J'ai découvert ce premier roman de
Meryem Alaoui tout à fait par hasard, mis un peu en avant par la bibliothèque que je fréquente sur l'étagère des nouveautés, coups de coeur, etc. … C'est le titre qui m'a surtout attirée :
La Vérité sort de la bouche du cheval…
Rien d'équestre pourtant dans ce livre, mais de beaux portraits de femmes, ciselés, magnifiques de vérité et de réalisme, attachants, hauts en couleurs et pudiques à la fois.
« Bouche de cheval » est le surnom donné à une jeune femme marocaine : « un bâton tout maigre avec, au bout, des cheveux longs et en pagaille. […] Plein de grandes dents. Bouche de cheval ! […] debout devant moi, j'ai un balai qui s'est teint les poils en marron. Elle est tellement maigre qu'on dirait qu'elle va se casser en deux ». C'est une journaliste d'origine marocaine qui vit en Hollande ; elle veut réaliser un film sur la vie dans un quartier populaire de Casablanca ou vivent des prostituées.
Ce roman est l'histoire de sa rencontre avec Jmiaa, qui n'a pas choisi la prostitution mais qui y a été contrainte par son mari pour rembourser ses dettes ; abandonnée par lui depuis, elle partage son temps entre les passes avec les clients et les séries télé ; elle boit et se drogue un peu aussi pour se donner du courage et ne se plaint jamais ; cette femme est une battante qui aborde les vicissitudes du métier avec brio, profite de tous les bons moments, même les plus éphémères, et mène vaillamment sa vie entre ses collègues de la rue, ses clients, son proxénète, son amant de coeur, sa fille et sa mère. Quand elle découvre le milieu du cinéma, son regard acéré permet de belles mises en lumière des personnalités et des situations décrites.
Cette lecture fut pour moi un total dépaysement, une immersion dans un milieu où règnent la débrouillardise et une certaine forme de solidarité entre les filles malgré les rivalités et les mesquineries. le parcours de Jmiaa est atypique et jouissif, factuel et bouleversant à la fois ; il y a du sexe, de l'alcool, de la violence, des rires et des larmes, du rêve aussi…
La narration est rythmée, sans temps morts. J'ai surtout été happée par le style oral et paradoxalement soutenu.
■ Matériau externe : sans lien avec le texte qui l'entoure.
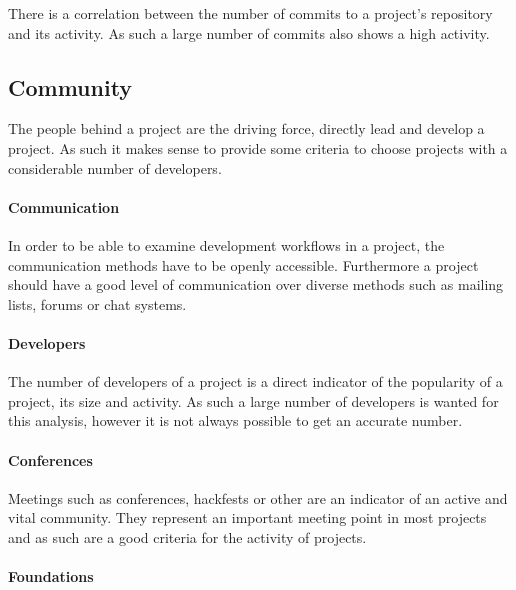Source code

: There is a correlation between the number of commits to a project's repository
and its activity. As such a large number of commits also shows a high activity.



\subsection{Community} %

The people behind a project are the driving force, directly lead and develop
a project. As such it makes sense to provide some criteria to choose projects
with a considerable number of developers.

\paragraph{Communication} %

In order to be able to examine development workflows in a project,
the communication methods have to be openly accessible. Furthermore a project
should have a good level of communication over diverse methods such as mailing
lists, forums or chat systems.


\paragraph{Developers} %

The number of developers of a project is a direct indicator of the popularity
of a project, its size and activity. As such a large number of developers is
wanted for this analysis, however it is not always possible to get an accurate
number.


\paragraph{Conferences} %

Meetings such as conferences, hackfests or other are an indicator of an active
and vital community. They represent an important meeting point in most projects
and as such are a good criteria for the activity of projects.


\paragraph{Foundations} %


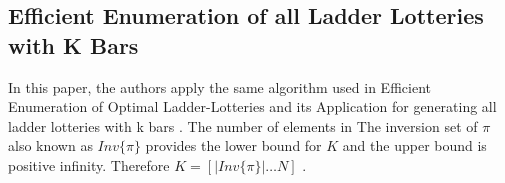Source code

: \subsection{Efficient Enumeration of all Ladder Lotteries with K Bars}

In this paper, the authors apply the same algorithm used in Efficient Enumeration of Optimal Ladder-Lotteries 
and its Application for generating all ladder lotteries with k bars \cite{A4}. The number of elements 
in The inversion set of $\pi$ also known as $Inv\{\pi\}$ provides the lower bound for $K$ 
and the upper bound is positive infinity. Therefore $K=[|Inv\{\pi\}| \dots N]$ \cite{A4}.\par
Jmiaa, la narratrice parle à la première personne et s'adresse à un interlocuteur qu'elle interpelle parfois, à moins qu'elle ne s'adresse directement au lecteur : « va savoir ». J'avais vraiment l'impression d'être à ses côtés et de l'écouter me raconter son histoire, entre deux bières ou deux cigarettes. J'ai entendu l'auteure dire dans une interview qu'elle avait pensé en arabe et écrit en français…
Le récit est précisément daté, de juin 2010 à mai 2018, et pourtant la narration ne fait pas penser à un journal intime, mais plutôt à un journal de bord ou à un témoignage. Meryem Allaoui a l'art de mêler le parler populaire et de belles métaphores poétiques pour décrire les ressentis. Les dialogues sont savoureux, percutants, pleins de finesse et de sensibilité, sous des dehors bourrus et insultants parfois ; la langue de la rue, colorée et imagée, entre moments de franchise et non-dits, rend ce récit vivant et réaliste, au plus près de l'humain et de la vie quotidienne.
À la fin du livre, un glossaire très utile permet de situer les célébrités marocaines citées ou de comprendre le sens caché de certaines expressions.
Ce roman est une belle découverte, une pépite entre portraits de femmes, hymne à la vie et peinture de la vie quotidienne dans un quartier populaire de Casablanca.